#### STUDY QUESTIONS:
1) Name every specific place, organization, and ship that the shipyard text mentions by name.
2) Extend the text on shipyard work and safety, picking up after its final sentence.
[[ TEXT PROVIDED open ]]
Work in the shipyard – safety yesterday and today
The key themes of this hall are the work and development of the technologies applied to the construction of a ship, with an eye to safety and asbestos issues, through a description of the working conditions of the past and the present.The room is also used for in-depth educational activities thanks to a large touch screen and interactive multimedia content. Called for this reason “didactic island”, the station allows access to content and historical evidence to groups and schoolchildren. Designed to be constantly updated with new issues, it allows access to topics of great importance and complexity (such as safety and risks of the past related to asbestos) even to a young audience.
In the past
In the past, hull parts were assembled on the slipways. The ship was built deck by deck by loading metal sheets or small prefabricated parts. Having to work on a sloping surface made it all the more difficult.
In the past, the mould loft had a key role in the ship building process. Before the advent of information technology and laser cutting machines, this is where every part of the ship took shape, starting with a hand drawing and the ability of highly skilled staff.
The Monfalcone shipyard pioneered the use of welding in the shipbuilding industry; built for the Italian Royal Navy between 1933 and 1934, the small motor tanker Sesia was the first fully welded ship in Italy.
[[ TEXT PROVIDED closed ]]
[[ PROVIDED INFORMATION open ]]
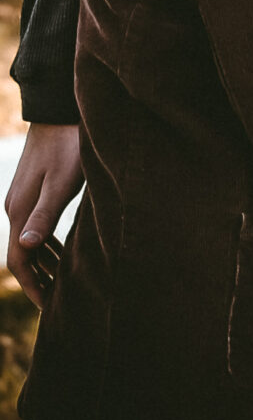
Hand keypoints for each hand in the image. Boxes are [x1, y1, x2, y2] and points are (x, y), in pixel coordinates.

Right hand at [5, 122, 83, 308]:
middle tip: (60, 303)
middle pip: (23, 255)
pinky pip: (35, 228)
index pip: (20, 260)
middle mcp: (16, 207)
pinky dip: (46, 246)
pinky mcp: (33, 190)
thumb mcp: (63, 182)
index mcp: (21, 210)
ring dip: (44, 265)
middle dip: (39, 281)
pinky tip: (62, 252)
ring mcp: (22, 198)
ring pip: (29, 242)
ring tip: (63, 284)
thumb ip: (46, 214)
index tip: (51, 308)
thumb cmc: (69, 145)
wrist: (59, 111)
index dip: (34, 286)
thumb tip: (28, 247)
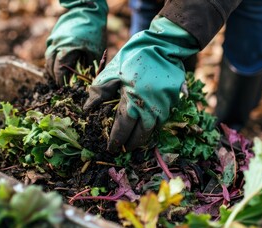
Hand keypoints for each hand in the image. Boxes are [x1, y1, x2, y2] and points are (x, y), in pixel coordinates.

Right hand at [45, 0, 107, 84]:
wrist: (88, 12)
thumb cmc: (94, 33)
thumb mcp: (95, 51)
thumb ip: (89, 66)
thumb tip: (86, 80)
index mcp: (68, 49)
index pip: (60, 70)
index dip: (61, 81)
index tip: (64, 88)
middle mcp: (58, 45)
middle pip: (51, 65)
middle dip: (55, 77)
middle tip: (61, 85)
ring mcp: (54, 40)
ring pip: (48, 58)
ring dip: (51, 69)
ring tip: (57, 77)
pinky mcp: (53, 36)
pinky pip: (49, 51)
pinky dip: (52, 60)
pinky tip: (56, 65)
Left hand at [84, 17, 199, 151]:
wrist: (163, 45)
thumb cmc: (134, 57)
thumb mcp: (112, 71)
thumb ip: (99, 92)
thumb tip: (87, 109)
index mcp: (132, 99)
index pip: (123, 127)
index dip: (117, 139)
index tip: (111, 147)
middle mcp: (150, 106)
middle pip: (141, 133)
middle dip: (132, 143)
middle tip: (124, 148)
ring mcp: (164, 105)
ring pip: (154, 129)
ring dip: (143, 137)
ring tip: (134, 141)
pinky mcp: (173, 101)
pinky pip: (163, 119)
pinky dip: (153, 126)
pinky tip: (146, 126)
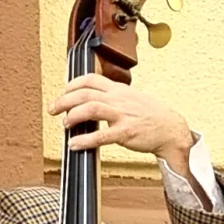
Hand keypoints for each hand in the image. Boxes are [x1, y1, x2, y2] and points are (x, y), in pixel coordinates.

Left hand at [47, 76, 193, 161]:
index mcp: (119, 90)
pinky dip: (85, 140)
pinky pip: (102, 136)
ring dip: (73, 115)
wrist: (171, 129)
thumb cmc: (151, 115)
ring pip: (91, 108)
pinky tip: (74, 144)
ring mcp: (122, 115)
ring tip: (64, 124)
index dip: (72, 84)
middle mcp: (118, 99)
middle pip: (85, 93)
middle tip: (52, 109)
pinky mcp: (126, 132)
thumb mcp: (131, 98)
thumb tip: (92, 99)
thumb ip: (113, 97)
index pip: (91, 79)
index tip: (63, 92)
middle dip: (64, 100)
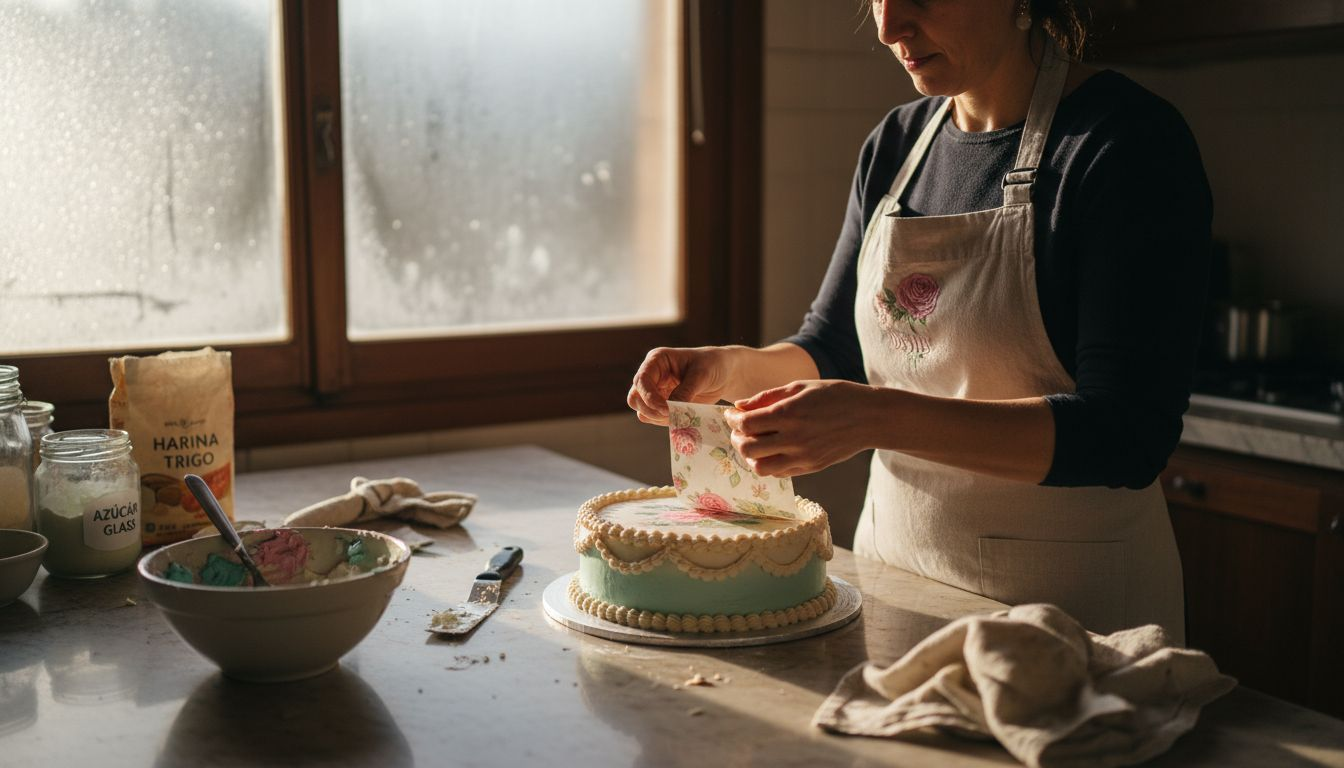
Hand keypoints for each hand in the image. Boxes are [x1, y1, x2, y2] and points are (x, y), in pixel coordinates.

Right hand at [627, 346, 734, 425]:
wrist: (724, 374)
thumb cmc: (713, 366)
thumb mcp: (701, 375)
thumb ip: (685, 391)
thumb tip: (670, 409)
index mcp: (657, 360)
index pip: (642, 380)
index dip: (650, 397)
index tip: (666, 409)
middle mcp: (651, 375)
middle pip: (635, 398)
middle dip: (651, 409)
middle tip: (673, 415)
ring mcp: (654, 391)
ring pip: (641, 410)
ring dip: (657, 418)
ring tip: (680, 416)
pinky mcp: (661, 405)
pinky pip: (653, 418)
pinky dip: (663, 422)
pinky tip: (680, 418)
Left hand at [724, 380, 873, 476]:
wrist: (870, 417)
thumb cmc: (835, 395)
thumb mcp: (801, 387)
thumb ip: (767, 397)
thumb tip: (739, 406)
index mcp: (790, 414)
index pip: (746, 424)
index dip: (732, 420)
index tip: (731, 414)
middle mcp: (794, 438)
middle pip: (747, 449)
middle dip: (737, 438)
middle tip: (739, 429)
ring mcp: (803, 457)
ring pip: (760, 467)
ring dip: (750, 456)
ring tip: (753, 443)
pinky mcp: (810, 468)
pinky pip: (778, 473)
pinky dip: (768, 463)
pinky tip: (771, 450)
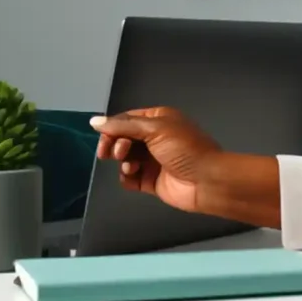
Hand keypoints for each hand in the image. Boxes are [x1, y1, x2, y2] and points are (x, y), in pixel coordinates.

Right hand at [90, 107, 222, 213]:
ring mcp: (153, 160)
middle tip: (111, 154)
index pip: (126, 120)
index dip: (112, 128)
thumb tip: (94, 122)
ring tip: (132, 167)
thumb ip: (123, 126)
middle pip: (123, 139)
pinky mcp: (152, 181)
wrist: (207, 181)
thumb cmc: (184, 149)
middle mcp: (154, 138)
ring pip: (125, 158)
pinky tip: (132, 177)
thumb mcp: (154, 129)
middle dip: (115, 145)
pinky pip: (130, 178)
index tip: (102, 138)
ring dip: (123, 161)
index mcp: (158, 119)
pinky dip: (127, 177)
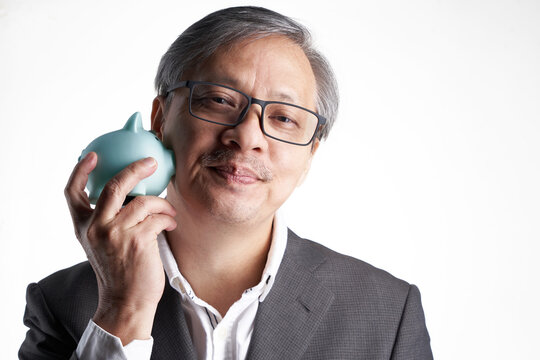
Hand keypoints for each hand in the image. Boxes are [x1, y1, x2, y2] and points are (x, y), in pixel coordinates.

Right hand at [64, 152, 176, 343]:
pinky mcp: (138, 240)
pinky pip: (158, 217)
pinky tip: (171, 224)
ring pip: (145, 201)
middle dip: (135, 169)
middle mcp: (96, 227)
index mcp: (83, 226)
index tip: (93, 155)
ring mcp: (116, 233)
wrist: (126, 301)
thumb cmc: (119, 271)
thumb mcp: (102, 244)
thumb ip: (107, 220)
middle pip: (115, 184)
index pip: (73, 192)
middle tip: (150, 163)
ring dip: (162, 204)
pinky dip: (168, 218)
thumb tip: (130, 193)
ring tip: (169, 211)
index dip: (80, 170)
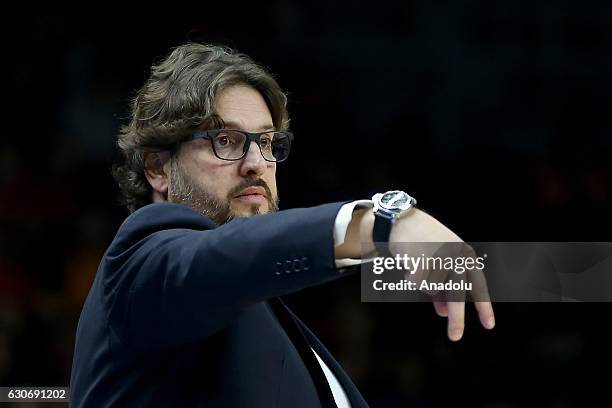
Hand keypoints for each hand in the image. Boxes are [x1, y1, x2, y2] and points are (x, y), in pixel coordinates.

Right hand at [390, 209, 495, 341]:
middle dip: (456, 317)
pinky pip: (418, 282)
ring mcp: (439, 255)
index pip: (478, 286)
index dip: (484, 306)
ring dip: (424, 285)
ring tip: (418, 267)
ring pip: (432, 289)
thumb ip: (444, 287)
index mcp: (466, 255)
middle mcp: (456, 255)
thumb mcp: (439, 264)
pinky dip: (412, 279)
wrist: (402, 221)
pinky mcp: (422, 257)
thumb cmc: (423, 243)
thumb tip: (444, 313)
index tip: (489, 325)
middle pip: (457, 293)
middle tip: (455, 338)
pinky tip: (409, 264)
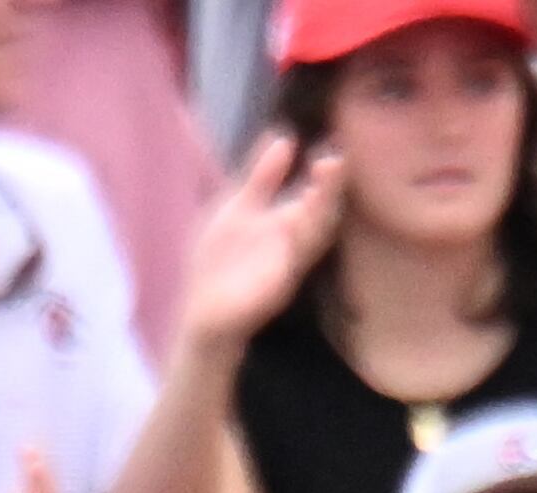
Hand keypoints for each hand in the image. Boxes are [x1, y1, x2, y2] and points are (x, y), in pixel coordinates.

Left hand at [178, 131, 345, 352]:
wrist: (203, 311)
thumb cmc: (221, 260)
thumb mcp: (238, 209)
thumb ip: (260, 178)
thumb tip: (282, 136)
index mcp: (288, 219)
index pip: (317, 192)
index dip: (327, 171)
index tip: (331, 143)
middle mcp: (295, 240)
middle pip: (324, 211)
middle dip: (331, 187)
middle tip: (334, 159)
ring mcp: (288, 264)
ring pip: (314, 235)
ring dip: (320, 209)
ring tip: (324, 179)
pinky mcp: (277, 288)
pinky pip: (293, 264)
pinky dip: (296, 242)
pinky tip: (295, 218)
[[ PROVIDED INFORMATION closed ]]
#### OUTPUTS BY TASK:
1) Monfalcone (the shipyard), the Italian Royal Navy, the Sesia, and Italy.

2)
The prevention of accidents at work played a major role in the history of the shipyard and led to constant dialogue between the company and unions, with the purpose to improve the safety of workers in the yard. Over more than a hundred years, many steps have been taken to improve the safety of workers, from the use of personal protective equipment to monitoring the healthiness of the site. Because shipyard workers often work at heights, accidents due to falls have always been the main cause of the most serious – and in some cases deadly – injuries. However, even the smallest distraction can lead to serious consequences, which is why it is crucial to build a culture of safety and make all workers more aware.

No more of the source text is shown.